The following year, the company changed its name to Neural Applications Corporation, and moved the University of Iowa’s Oakdale Research Campus, a business incubator for the university in Coralville Iowa. We spent a year or so in the basement of one of the campus buildings, and then eventually built our own building and moved into it.

I had purchased a condo in Iowa City, and lived next door to Laura Suppel, whose family ran La Casa, a Mexican restaurant in Iowa City. Her best friend was Vicki Casey, whom I met at a few parties at her house. We eventually began dating, and later sold both of our houses and moved in together into a split level house from the 70’s on the east side of Iowa City. He father passed away, and we had our daughter Madeline Moira Sweat, who was born on February 1st, 1997.
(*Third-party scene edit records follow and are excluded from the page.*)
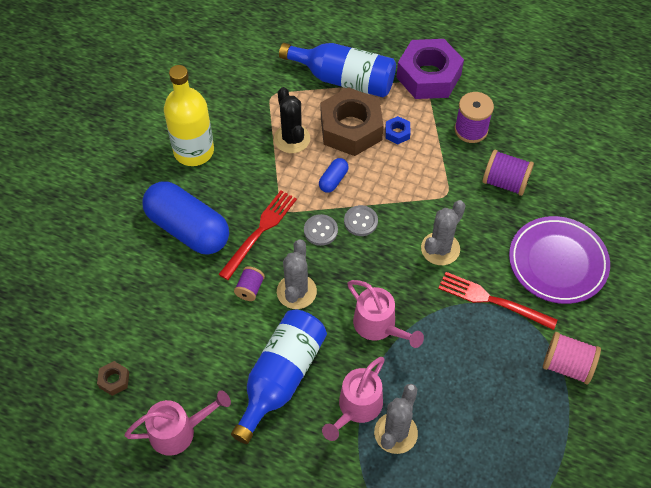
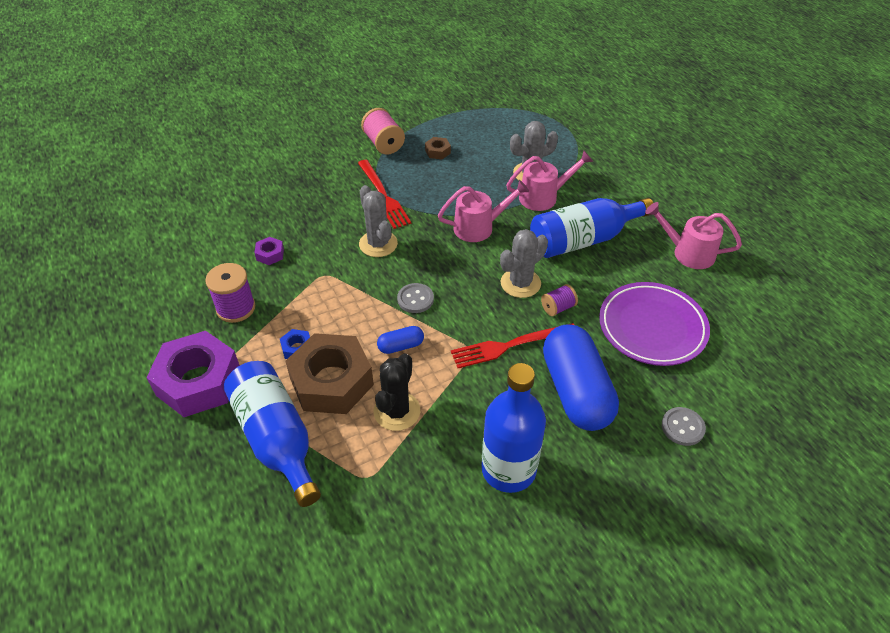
camera: 140 degrees left, 10 degrees down
brown nut [97,361,129,396] -> brown nut moved to [425,137,451,159]
yellow bottle [164,65,214,166] -> blue bottle [481,363,546,493]
grey button [304,214,338,246] -> grey button moved to [662,407,706,446]
pink watering can [347,280,424,348] -> pink watering can turned 75 degrees clockwise [438,180,529,242]
grey cactus [421,200,466,265] -> grey cactus turned 75 degrees clockwise [359,185,398,257]
purple spool [483,150,534,196] -> purple nut [254,237,284,265]
purple plate [509,216,610,304] -> purple plate moved to [599,282,710,366]

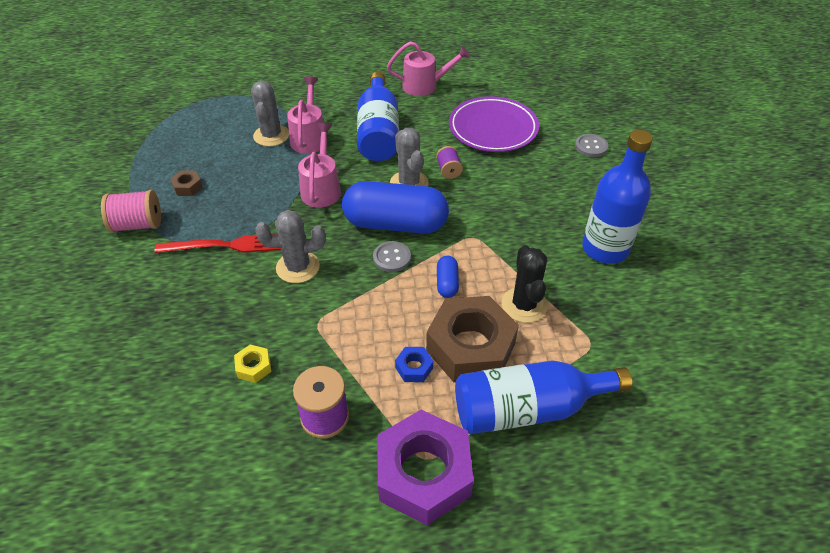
camera: 70 degrees left, 0 degrees up
purple nut [254,237,284,265] -> yellow nut [234,345,271,383]
black cactus [374,353,420,431] -> black cactus turned 45 degrees clockwise [502,245,548,323]
red fork [451,323,574,368] -> none
blue capsule [543,324,619,431] -> blue capsule moved to [342,181,449,234]
pink watering can [645,202,742,269] -> pink watering can turned 135 degrees counterclockwise [387,41,470,96]

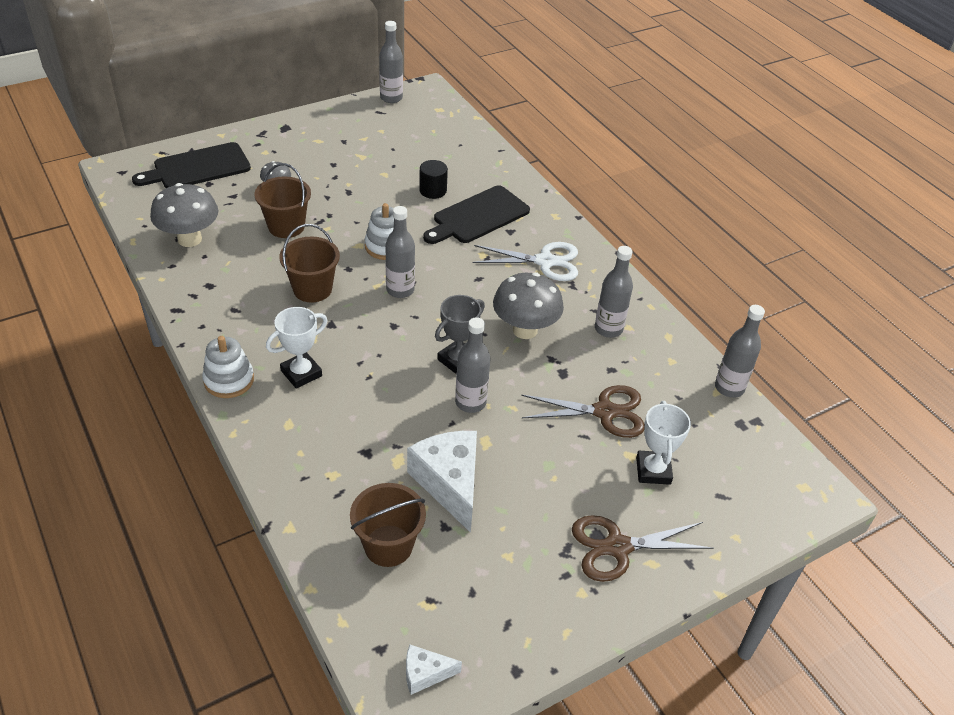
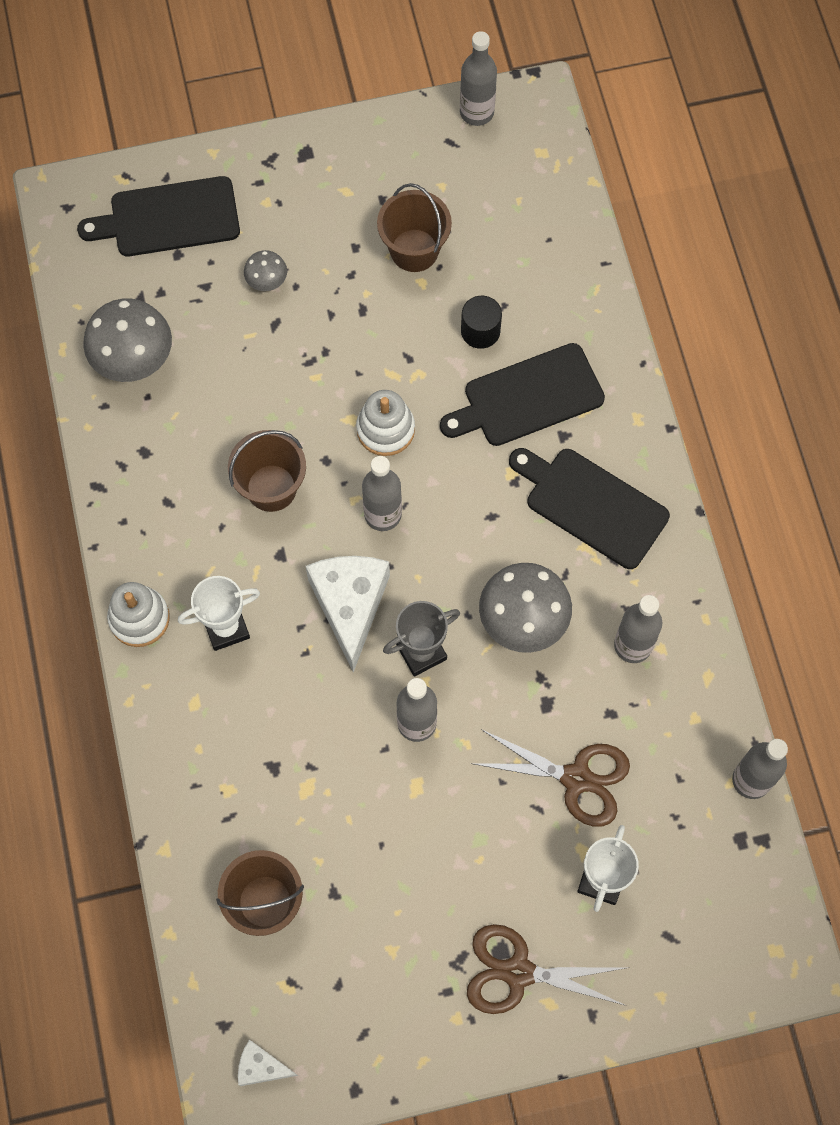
camera: 20 degrees right, 25 degrees up
brown bucket [254,163,311,238] -> brown bucket moved to [377,183,452,272]
white cheese [407,431,477,533] -> white cheese moved to [306,556,390,673]
white scissors [473,242,578,281] -> black cutting board [509,448,670,569]

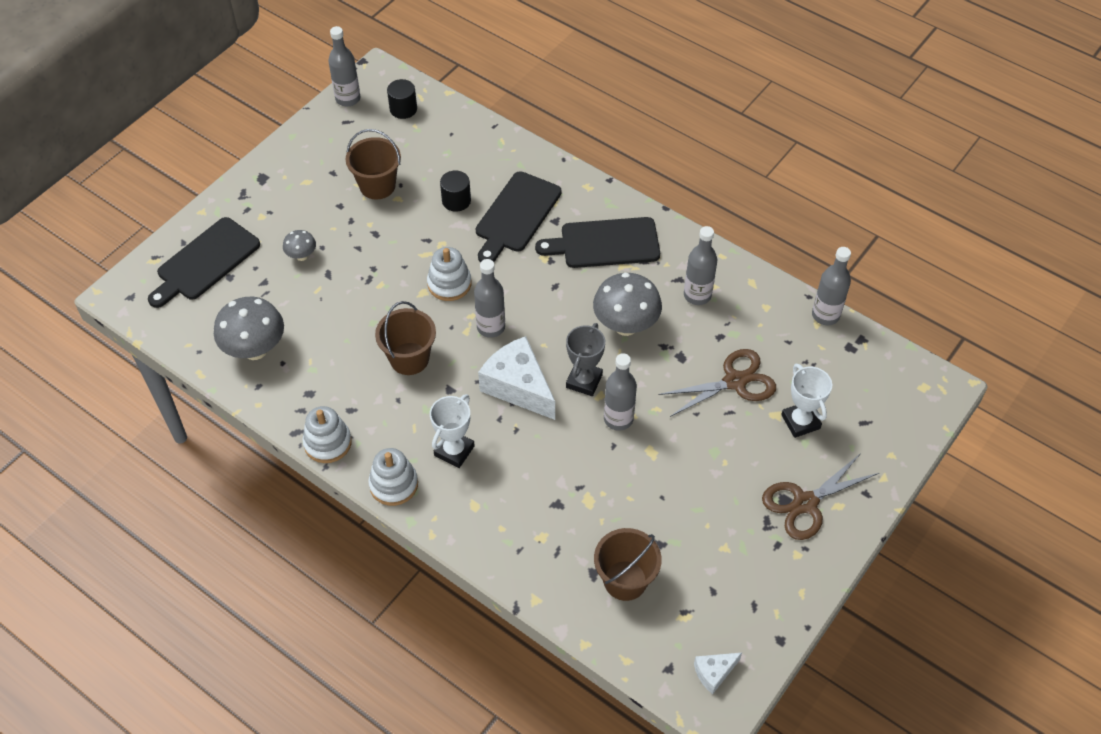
camera: 40 degrees left, 15 degrees down
none -> white stacking toy [302,406,352,463]
none -> black cylinder [387,79,417,119]

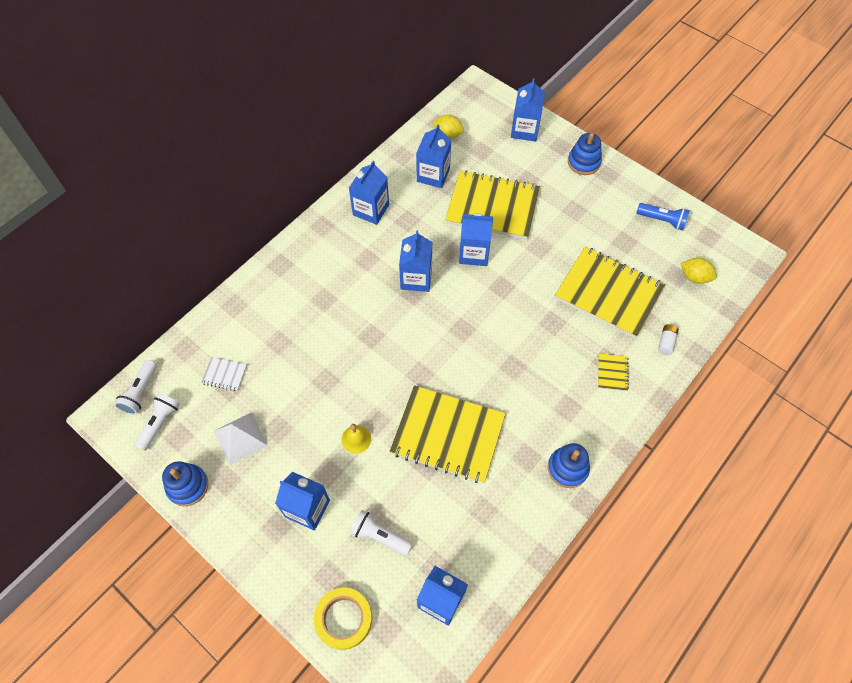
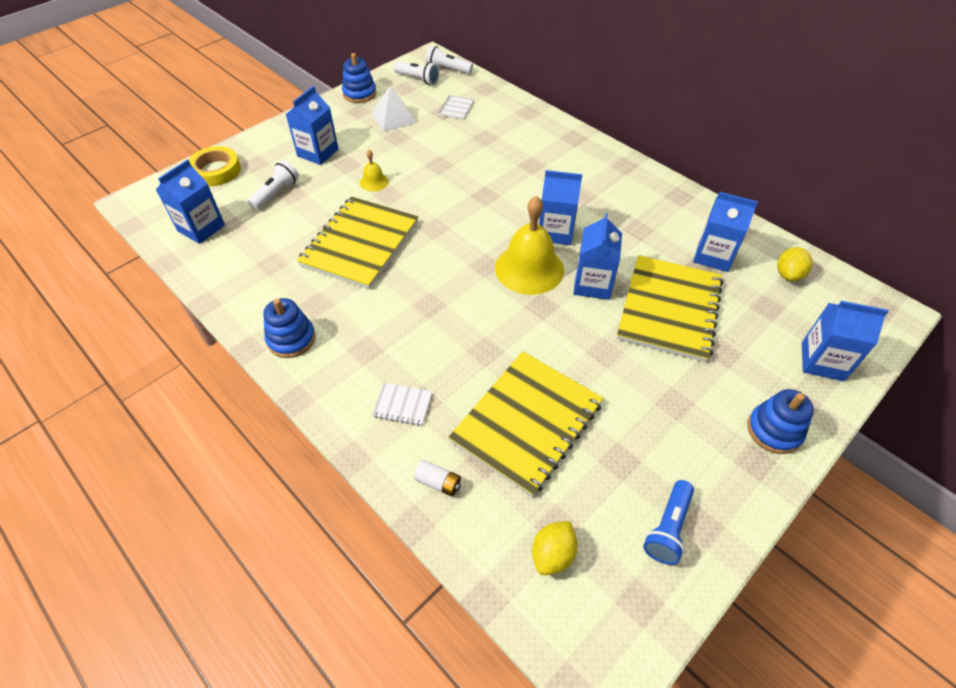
camera: 95 degrees right, 10 degrees down
blue carton [349,161,389,225] -> none
yellow notebook [598,353,629,391] -> white notebook [372,383,432,426]
none -> yellow bell [495,196,564,295]

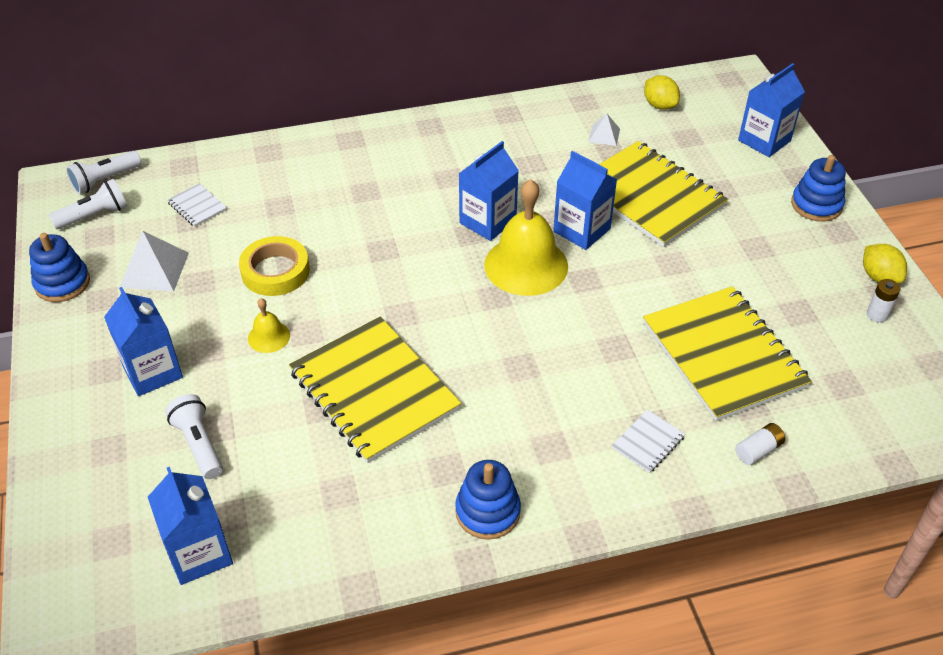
camera: 60 degrees left, 5 degrees down
yellow tape [189,146,241,186] -> yellow tape moved to [239,236,310,296]
yellow lemon [532,521,578,575] -> yellow lemon moved to [863,244,907,284]
blue flashlight [643,480,694,565] -> white battery [867,279,900,323]
blue carton [693,192,758,272] -> white pyramid [589,114,620,146]

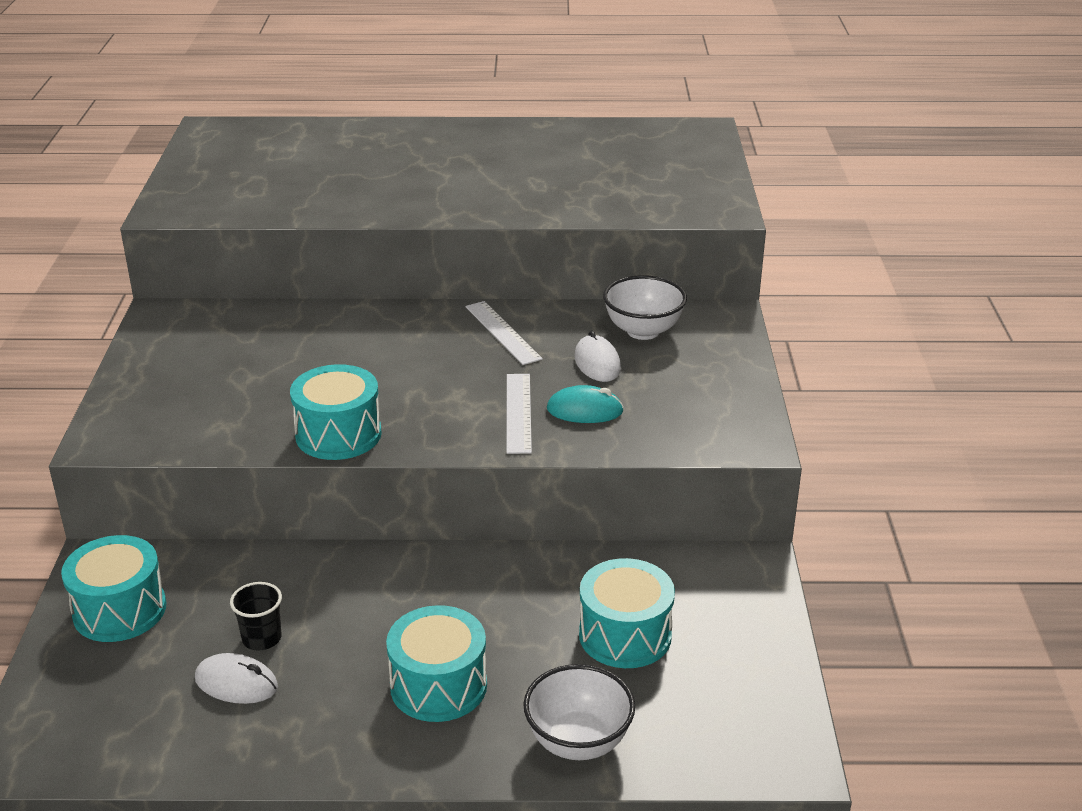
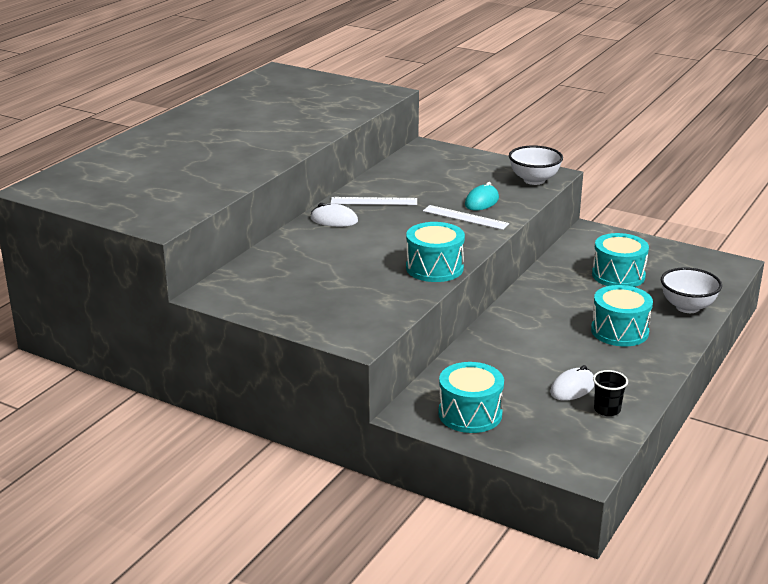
camera: 60 degrees left, 5 degrees down
black cup [230,582,282,651] -> black cup moved to [593,370,628,416]
white mouse [574,331,621,382] -> white mouse moved to [310,203,358,227]
white bowl [603,275,687,340] -> white bowl moved to [509,145,563,185]

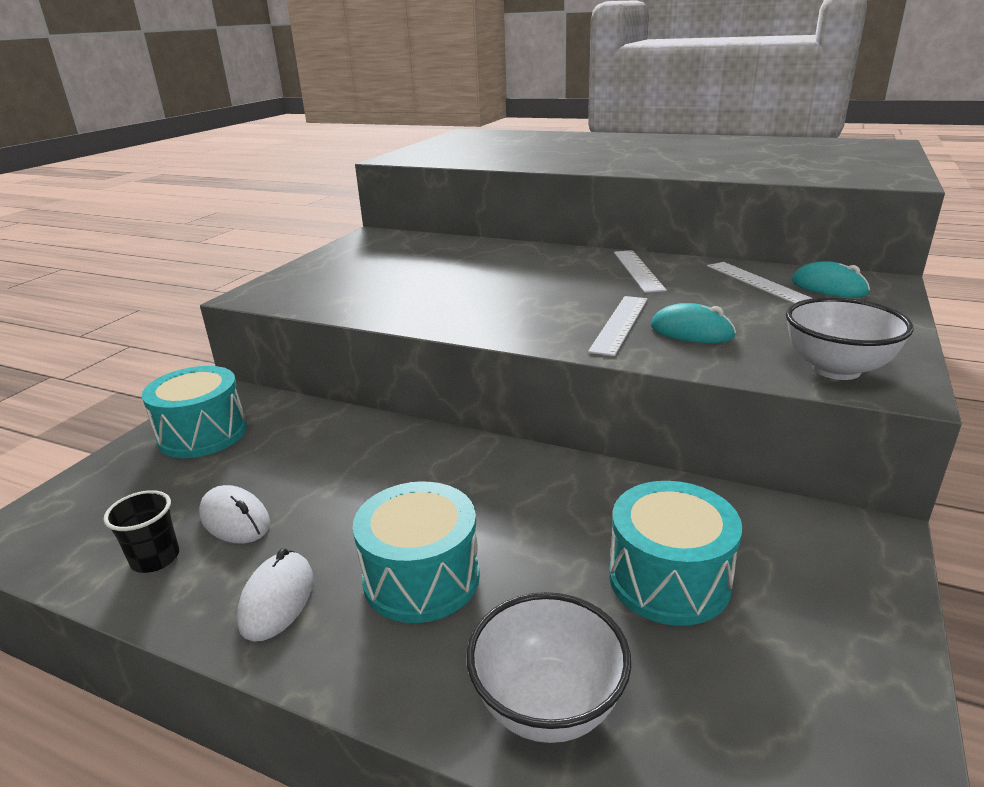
camera: 85 degrees right, 0 degrees up
white mouse [310,203,358,227] -> white mouse moved to [237,548,314,641]
turquoise drum [406,222,465,282] -> none
none -> white ruler [707,262,812,304]
none -> turquoise mouse [792,262,870,297]

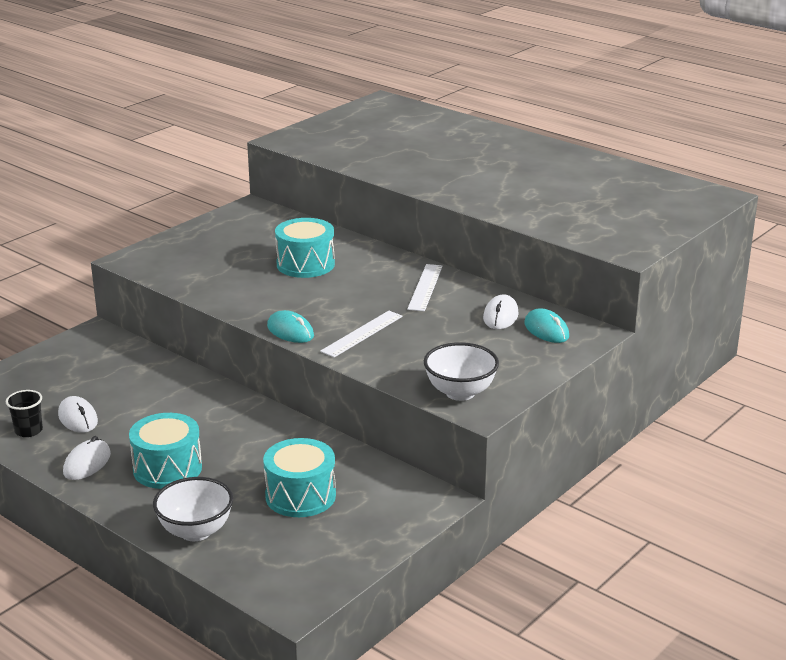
camera: 15 degrees right, 0 degrees up
turquoise drum [142,366,247,458] -> turquoise drum moved to [275,218,335,278]
turquoise mouse [651,303,736,343] -> turquoise mouse moved to [267,310,314,343]
white ruler [707,262,812,304] -> white mouse [483,294,519,329]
Vicki is a twin, her brother Brad is a school teacher, and a basketball coach and referee in Minneapolis, Minnesota. There is a younger set of twin brothers, Bret who lives in Ohio, and Bart who lives in Iowa City. Their youngest of 3 kids was Abe, born on March 1st, 1997 exactly one month after Madeline.

The work I performed was always in the steel industry. I changed from installing and configuring the control systems, to managing the research and development projects for new control systems on different pieces of equipment. There were several years where I was on the road 3-4 weeks a month, and it was actually quite amazing that I was able to meet my wife at all :) .

We were looking for additional ways to apply the technologies we were using. On aspect of them was they could learn to recognize patterns in large amounts of data. We were therefore looking for problems where there was lots of data and a poorly understood underlying process. The answer to this search was the stock market, and we began to use neural networks to assess performance of stocks. This lead the company to purchase a stock market oriented portal called stockpoint.com, which was later acquired through a series of transactions and is now CBS Marketwatch. By the time I left, I was the 6th most tenured employee at a firm of 100 people.

Towards the end of my work at Neural, I was designing ASP pages which looked at data collected from PLCs (Programmable Logic Controllers) and stored in a SQL Server database. I really enjoyed this web work and it certainly has continued to play a role in my life.

Six weeks before I left, the metals portion of the company was acquired by a company called Systems Alternative, Inc. and the rest of Neural continued on in its financial sector focus. I heard the Neural acquired portion of the business was shut down one year later, so my decision to leave was on good footing for many reasons.